Roschinski: Wir sehen erneut, dass bestimmte terroristische Taktiken und Methoden nicht exklusiv von festgelegten ideologischen Richtungen verwendet werden. Eine spektakuläre Tat wie einen Anschlag auf eine arglose Menschenmenge, noch dazu emotional-kulturell aufgeladen mit Weihnachts-Symbolik, ist nicht nur für dschihadistische Täter attraktiv.

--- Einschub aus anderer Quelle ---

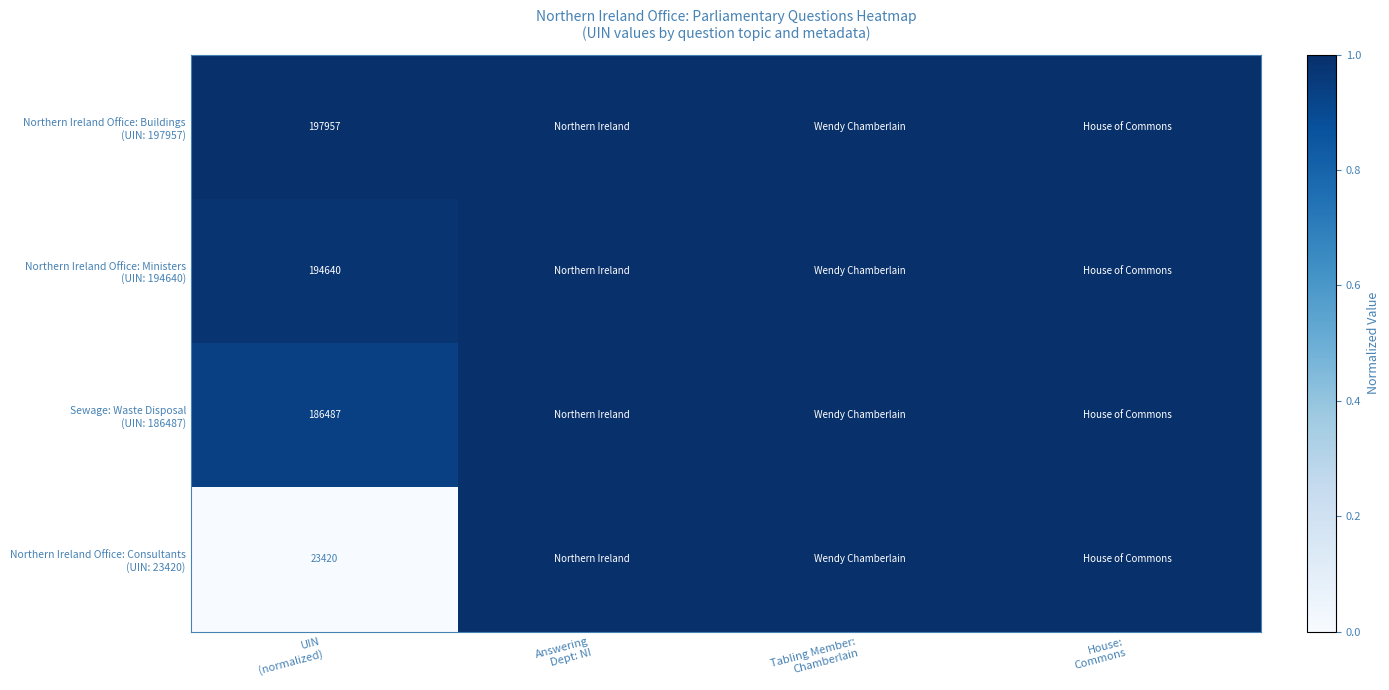

Which category has the highest value in the Northern Ireland Office: Consultants (UIN: 23420) series?

Answering Dept: NI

Die zu erwartende breite Medienresonanz nach solchen Taten wird von radikalisierten Personen und Gruppierungen aufmerksam verfolgt und kann zu Nachahmungen führen, auch über ideologische Grenzen hinaus. Und auch labile Persönlichkeiten können sich unabhängig von politischer Zuordnung eines solchen taktischen Werkzeugs bedienen. Das haben wir in der Vergangenheit beispielsweise in Deutschland bei Überfahrtaten in Münster 2018 und Trier 2020 gesehen.

Wie können sich Geheimdienste und Polizei besser auf neue Tätertypen einstellen?

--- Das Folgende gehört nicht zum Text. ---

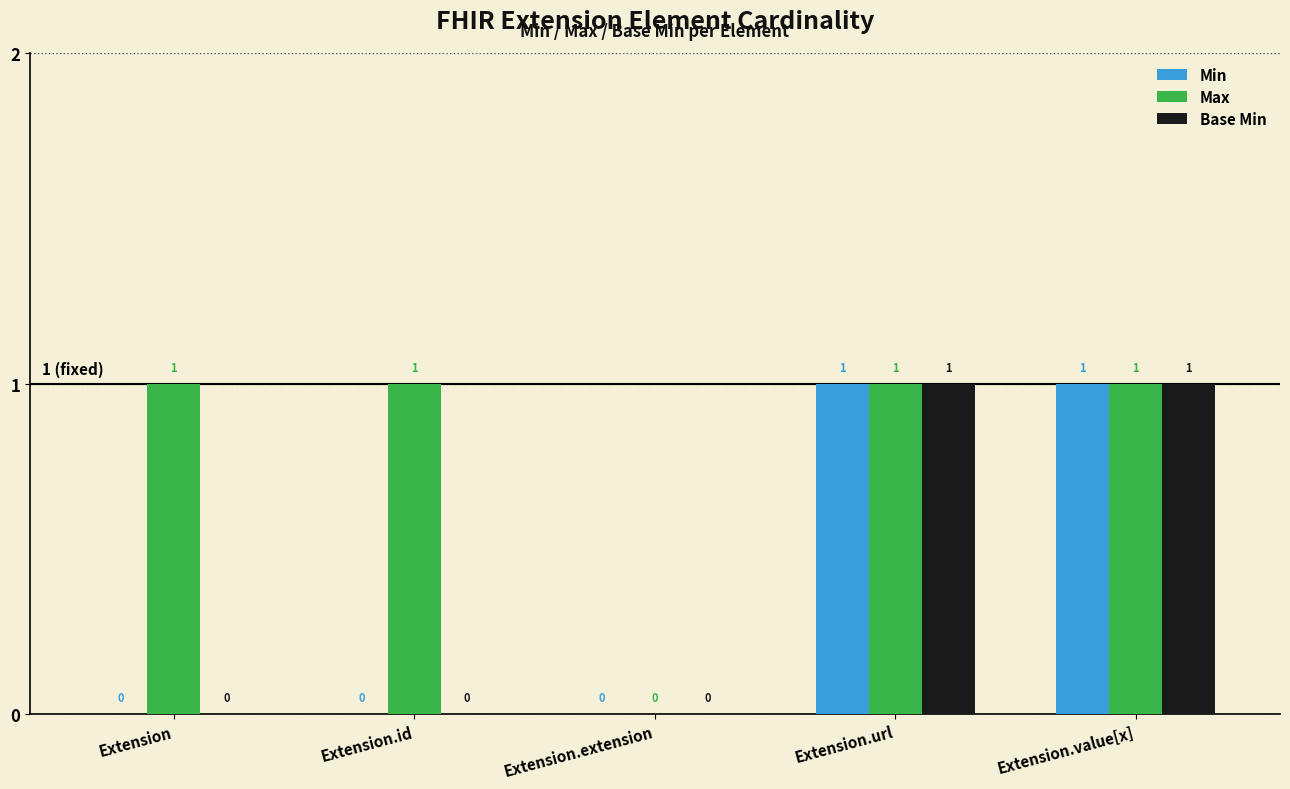

Which series has the largest total across all categories?

Max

Roschinski: Eine stärkere sachgebietsübergreifende Koordination kann das behördeninterne Verständnis für jeweils andere Tatphänomene stärken. Dazu sollte eine engmaschige und zeitnahe Erfassung und Auswertung von möglicherweise neuen Trends bei gewaltorientierten Ideologien kommen. Dies würde jedoch weitere Investitionen in Personalstärke und Ausbildung erfordern. Und selbst bei dem Versuch, behördliche Kapazitäten deutlich zu erhöhen, werden immer Sicherheitslücken und blinde Flecken bleiben. Und nicht zuletzt brauchen solche Fähigkeitsverbesserungen lange Zeit, bis sie wirksam werden. All das wird in Deutschland zusätzlich noch mit einem sehr engen rechtlichen Korsett beschränkt.